© BELGA

Kazakhgate: Il n’y a pas eu de rapport sollicitant l’autorisation du procureur général

L’avocat général qui a conclu la transaction pénale dans le dossier du milliardaire Patokh Chodiev n’a pas adressé de rapport au procureur général de Bruxelles sollicitant son accord, est-il ressorti d’une réponse fournie par le ministre de la Justice, Koen Geens, aux députés Georges Gilkinet (Ecolo), Eric Massin (PS), Olivier Maingain (DéFI) et Marco Van Hees (PTB). D’après le procureur général, une telle formalité n’était pas nécessaire dans ce cas.

Une circulaire du 18 mai 2011 du procureur général de Bruxelles recommandait au parquet du procureur du roi et à l’auditorat du travail de ne pas conclure de transaction pénale en vertu de la loi du 14 avril 2011 tant que la loi réparatrice annoncée n’était pas entrée en vigueur.

Le document précisait toutefois que, dans des circonstances exceptionnelles, s’ils estimaient qu’une telle transaction devait être proposée, ils devaient adresser au procureur général un document circonstancié justifiant les circonstances et sollicitant son accord préalable.

Une telle formalité n’a jamais été remplie dans le dossier Chodiev et, le 17 juin, une transaction était conclue. La justification en est que la directive concernait le parquet du procureur du Roi et l’auditorat. Or, dans ce cas, c’est le parquet général qui a conclu lui-même cette transaction.

« Le procureur général et le premier avocat général ont été correctement informés, par le magistrat titulaire du dossier, du déroulement de la procédure ‘transaction pénale élargie’ dans ce dossier », a expliqué M. Geens, citant la réponse que lui a communiquée l’actuel procureur général de Bruxelles.

Le procureur général ajoute que la transaction pénale aurait pu être conclue après l’entrée en vigueur de la loi réparatrice, qui remonte au 11 juillet 2011.

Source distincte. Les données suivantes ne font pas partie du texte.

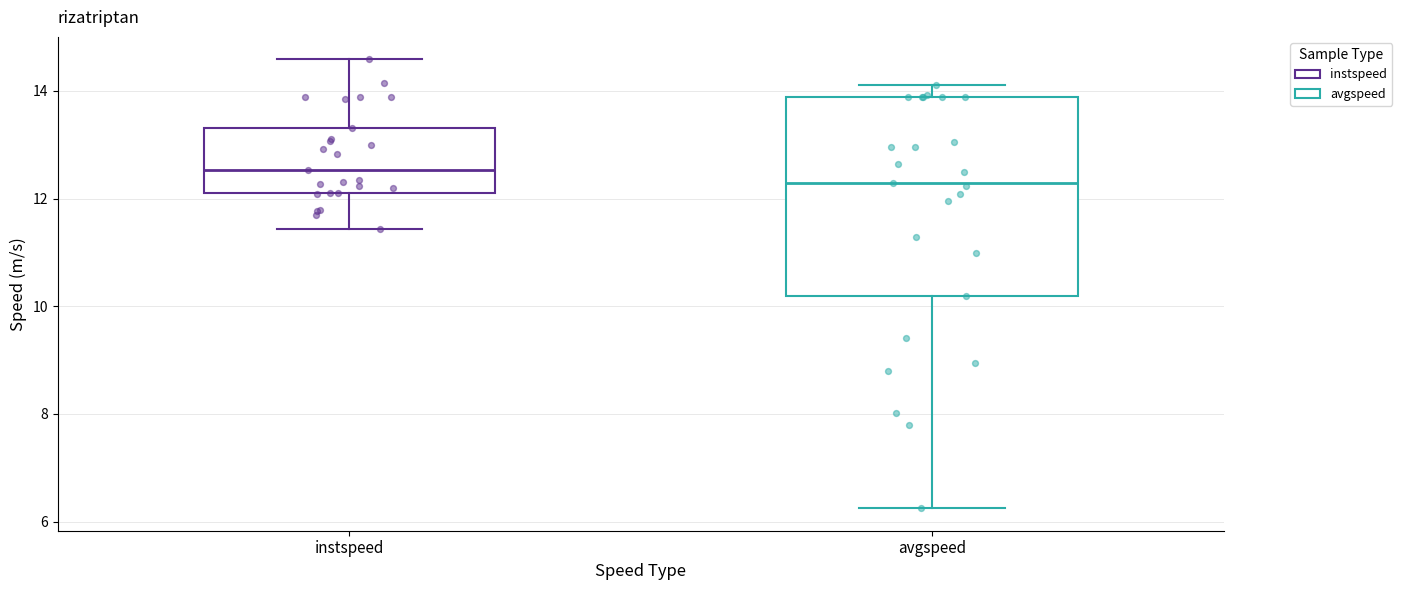

Comparing the boxes themselves (not the whiskers), which one is the tallest?

avgspeed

Le ministre a par ailleurs indiqué que d’une vérification manuelle, il ressortait qu’une seule autre transaction pénale avait été conclue dans l’attente de la loi réparatrice, en l’occurrence dans le ressort de la Cour d’appel d’Anvers. L’enregistrement des transactions conclues n’a commencé qu’à la mi-2012.

De nombreuses questions demeurent dans ce dossier, qui ont ravivé la demande d’une commission d’enquête. La conférence de présidents de la Chambre se penchera sur ce point la semaine prochaine.

« Il reste des zones d’ombre énormes », a commenté M. Gilkinet.

Cette transaction pénale dont a bénéficié le milliardaire belge d’origine kazakh est l’une des pièces d’un puzzle judiciaire plus vaste qui s’étend sur la France. Une enquête est en cours sur des soupçons de corruption et de commissions occultes touchées en marge d’importants contrats conclus sous la présidence de Nicolas Sarkozy entre la France et le Kazakhstan entre 2010 et 2011.

Ce dossier comporte un volet belge dans lequel est mentionné l’ancien président du Sénat, Armand De Decker. Selon des révélations de médias, l’avocat, parlementaire libéral et bourgmestre d’Uccle serait intervenu auprès du ministre de la Justice de l’époque Stefaan De Clerck et de son cabinet, pour que le traitement judiciaire de M. Chodiev, alors poursuivi en Belgique pour divers chefs d’inculpation dans l’affaire Tractebel, soit adouci.

« S’il n’y avait le travail de la presse et des enquêteurs français et belges, ce qui pourrait se révéler l’un des plus grands scandales d’Etat de l’histoire récente serait resté caché », a souligné M. Maingain.

L’information judiciaire en cours en Belgique est dans sa phase finale, a répété mercredi M. Geens, sans donner d’autres détails.

A ce stade, aucune instruction n’a donc été ouverte, du moins pour le moment. « On peut s’étonner qu’un juge d’instruction n’ait pas encore été saisi par le parquet », a fait remarquer M. Maingain.

M. De Decker sera entendu par la commission de conciliation et d’arbitrage de son parti lundi prochain.